Dutch minimum wage to increase by 7,5 percent
Prime Minister Mark Rutte and his cabinet ministers had previously agreed to a two-step increase to the Dutch minimum wage, raising it by a total of 7,5 percent over the course of 2024 and 2025. However, following the Spring Memorandum discussions between the four ruling parties, reports have emerged that the plan will be adjusted slightly due to the Netherlands’ rising inflation rate and growing labour shortage.
New information has revealed that, instead of introducing the 7,5 percent increase in two phases in 2024 and 2025, it will now be done over three phases starting in 2023. The new plan is expected to be approved by the Council of Ministers on Friday.
Unclear whether pensions in the Netherlands will also benefit
The coalition agreement stated that the cabinet didn’t plan to increase state pensions alongside the minimum wage – a decision that has faced significant criticism within parliament. Under the new plan, NOS reports that the first step will see pensions increase in line with the minimum wage. It’s unclear whether the same will be true for the second and third stages in 2024 and 2025.
The left-leaning parties in the House of Representatives (Tweede Kamer), GroenLinks and the Labour Party (PvdA), have asked the cabinet to increase the national minimum wage substantially, and it’s unclear whether the 7,5 percent increase will be deemed sufficient.
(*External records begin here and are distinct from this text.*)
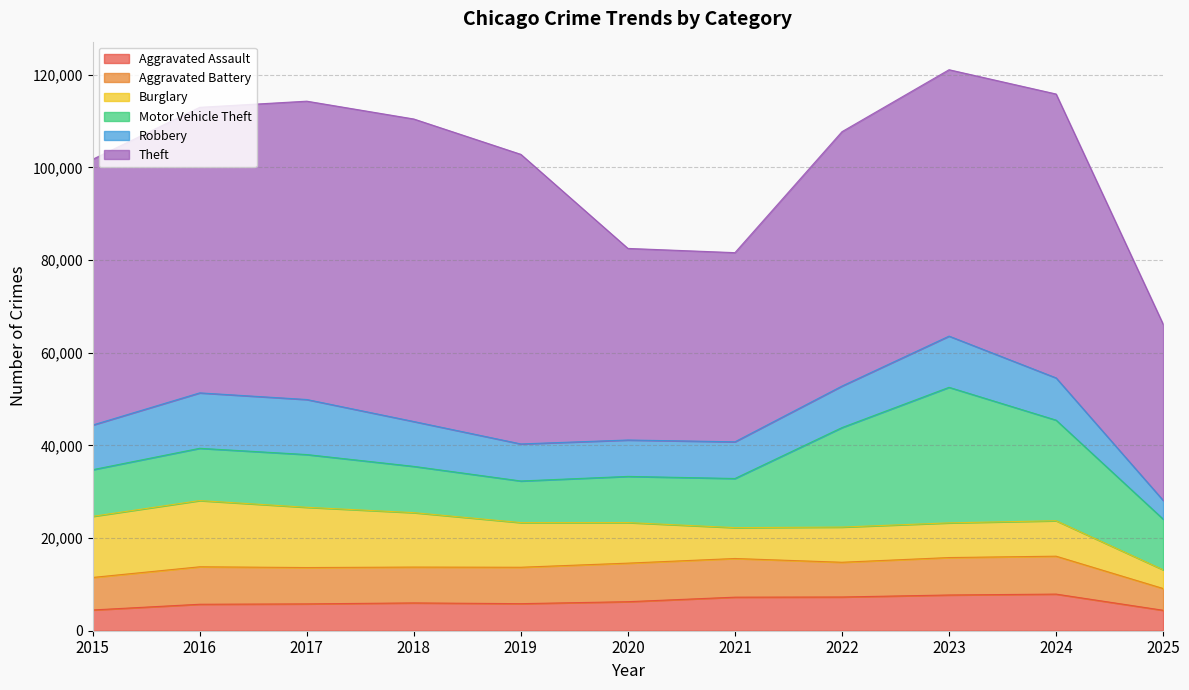

The Theft series shows 57353 at 2015. True or false?

True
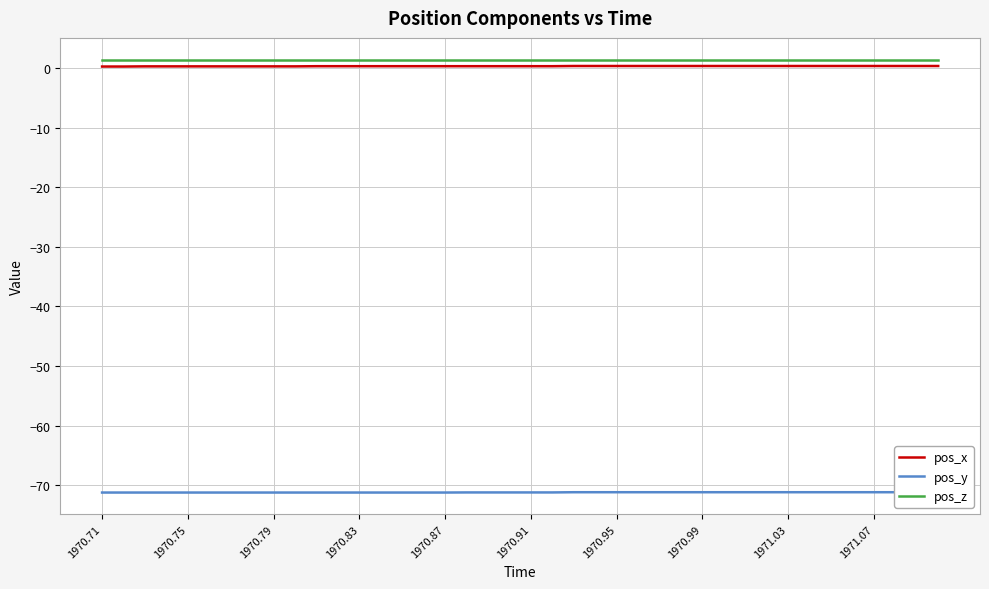

What is the smallest value displayed?

-71.2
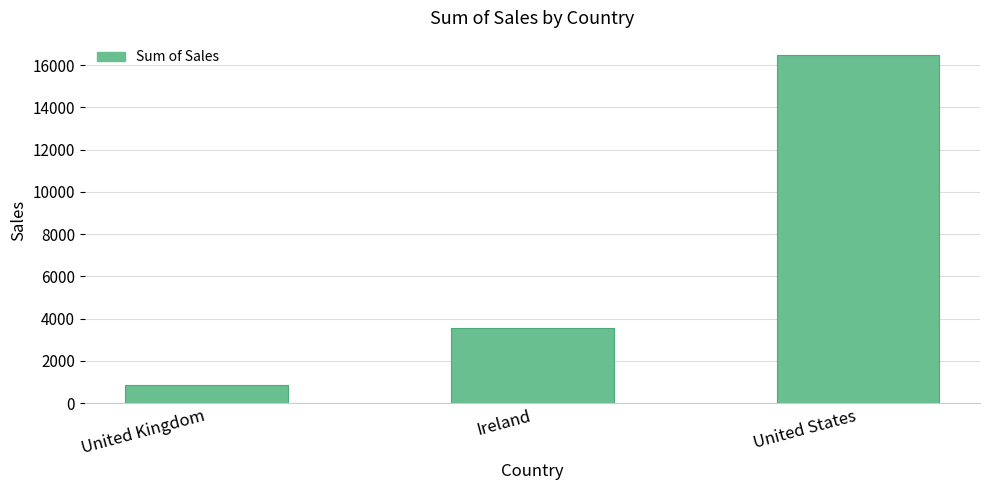

At which category does the chart reach its minimum across all series?

United Kingdom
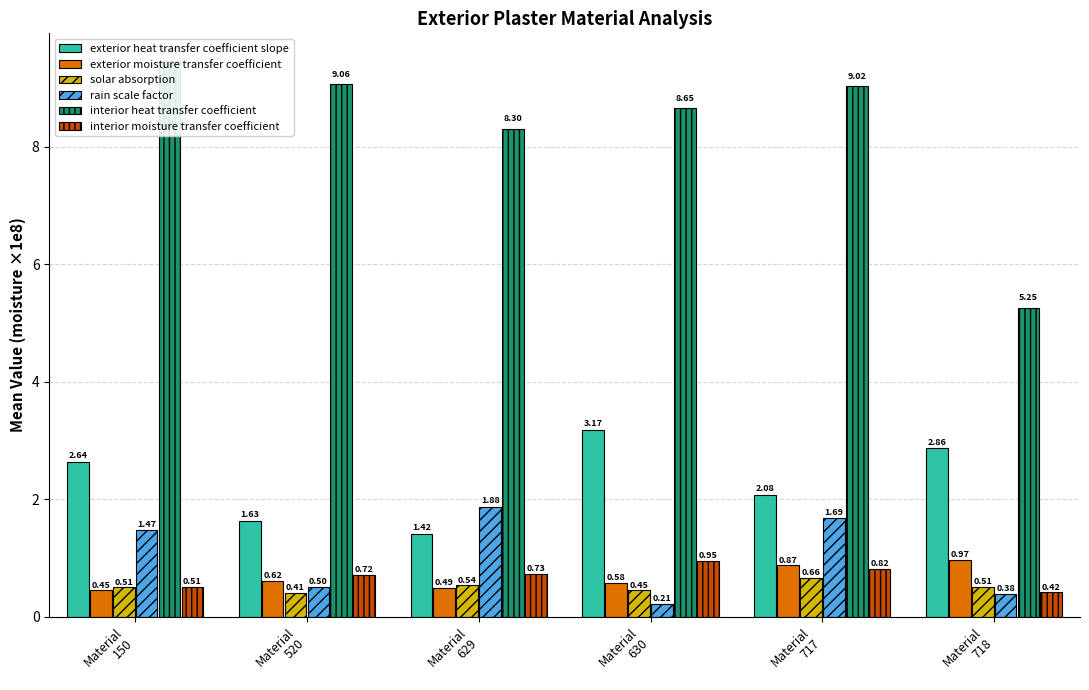

Between Material
630 and Material
520, which is larger?

Material
630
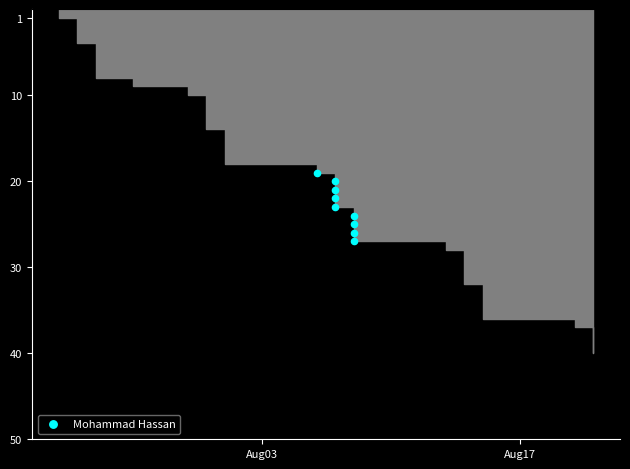

What is the average X value?

18846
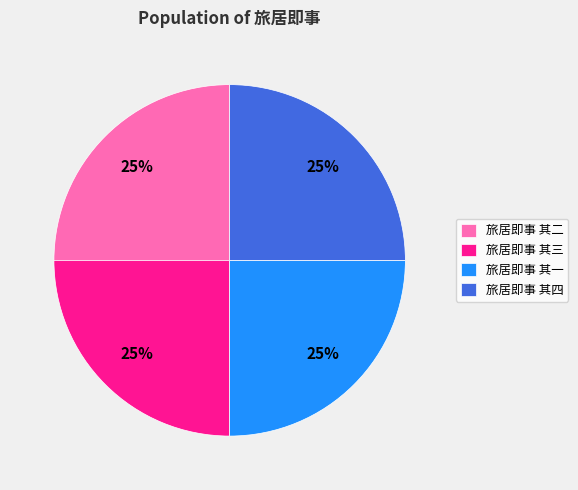

Is 旅居即事 其二 the majority of the pie?

No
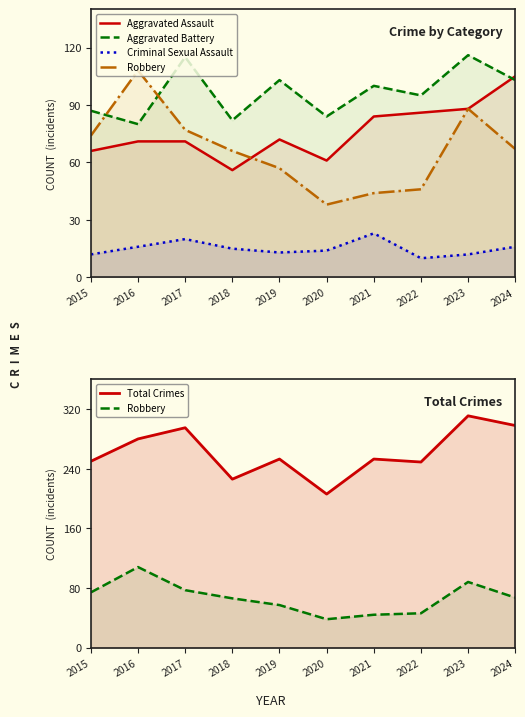

Is it true that Aggravated Battery equals 103 at 2019?

True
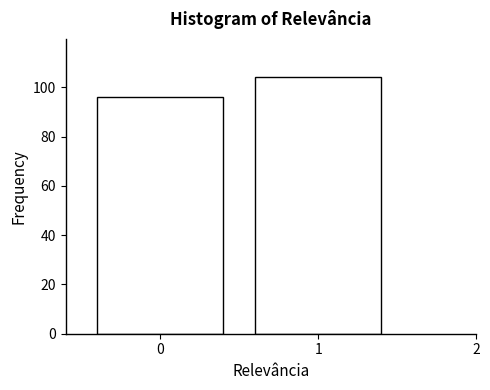

Reading left to right, extract all data points from this chart.

96	104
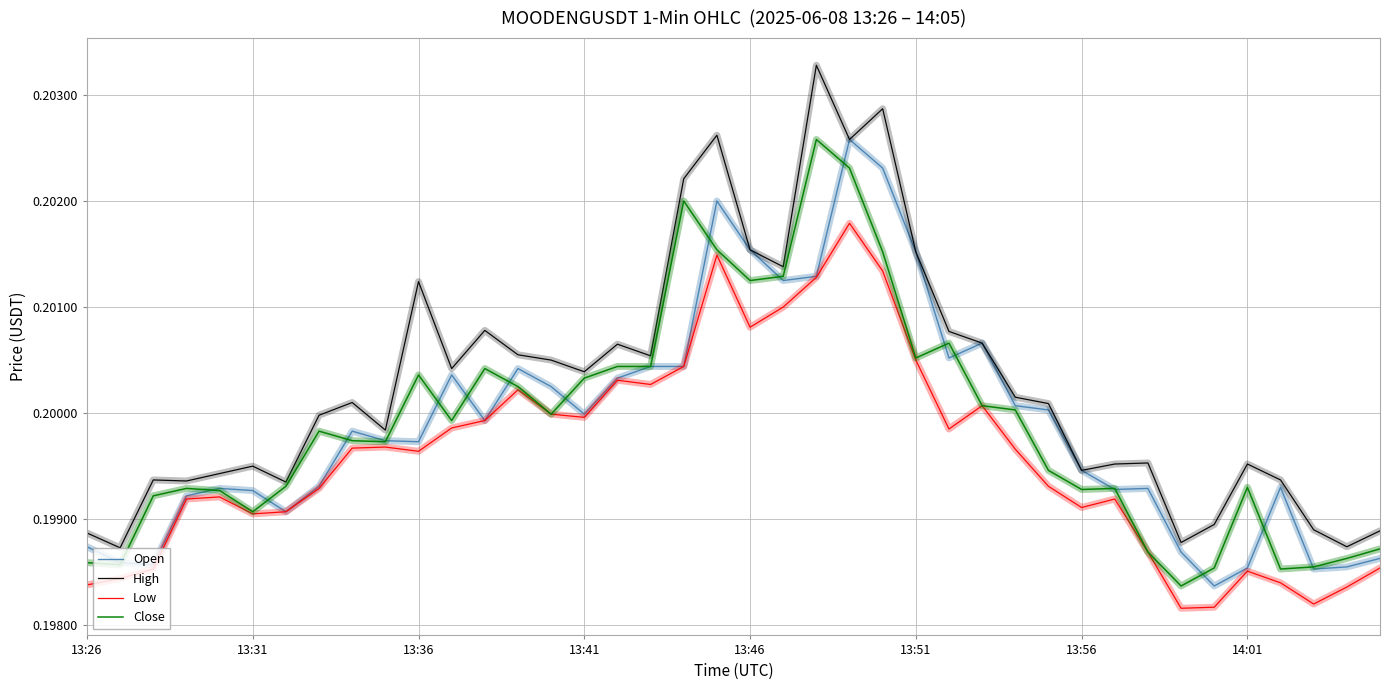

Which series has the widest spread of values?

High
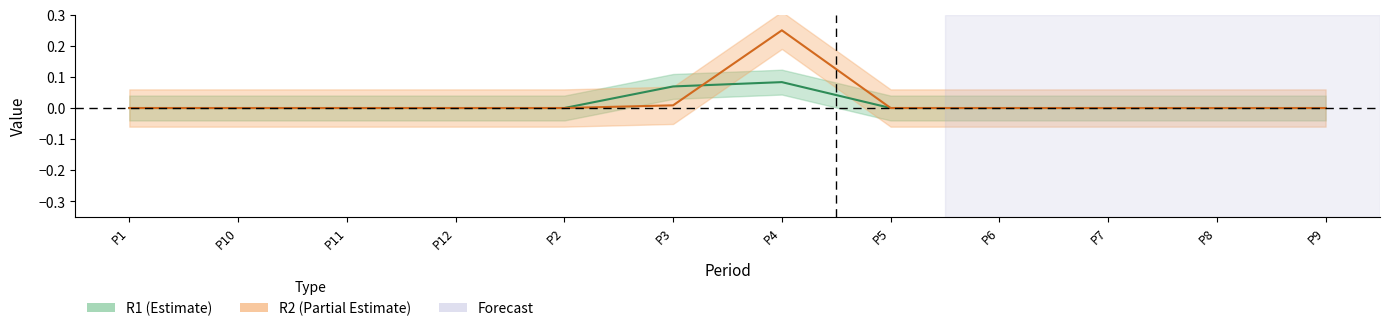

Which has a higher value, P11 or P10?

P11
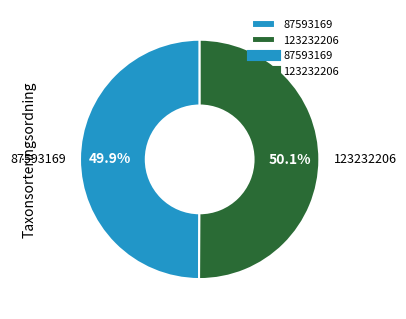

Count the number of slices in the pie.

2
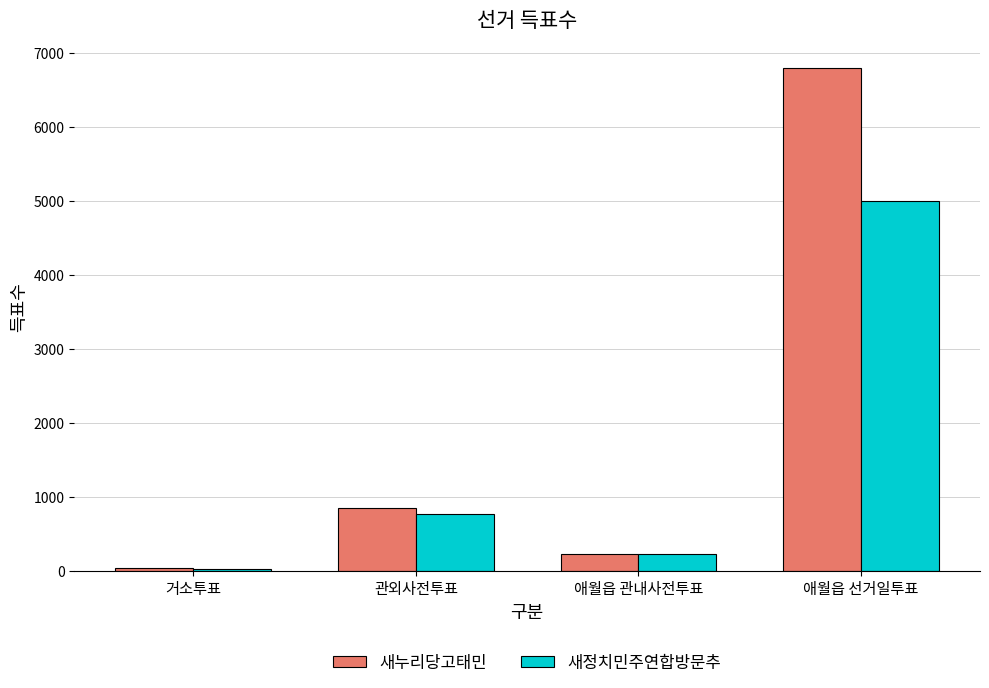

List the series in order of their peak value, lowest first.

새정치민주연합방문추, 새누리당고태민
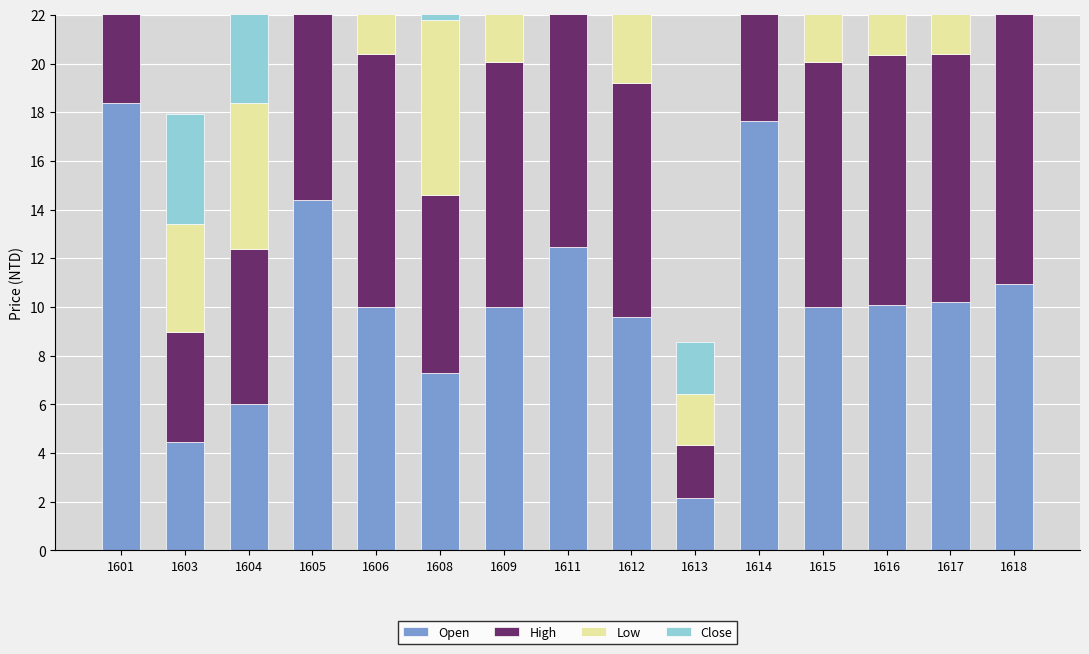

True or false: High has a value of 12.8 at 1601.

False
Dutch government to introduce cap for 30% ruling
For the past several weeks, members of the government have been discussing the 2022 Spring Memorandum (voorjaarsnota), which is to be presented to the Tweede Kamer at the beginning of June. While the Prime Minister has refused to confirm which policies will be featured in his cabinet’s budget plan, earlier reports have suggested that higher wealth and business taxes are likely.
It also appears that the government will amend the current 30% ruling policy for expats. Rumours that the policy would be scrapped completely have been circulating for weeks, but RTL Nieuws reports that tax benefit will only apply to expats who earn a maximum of 216.000 euros.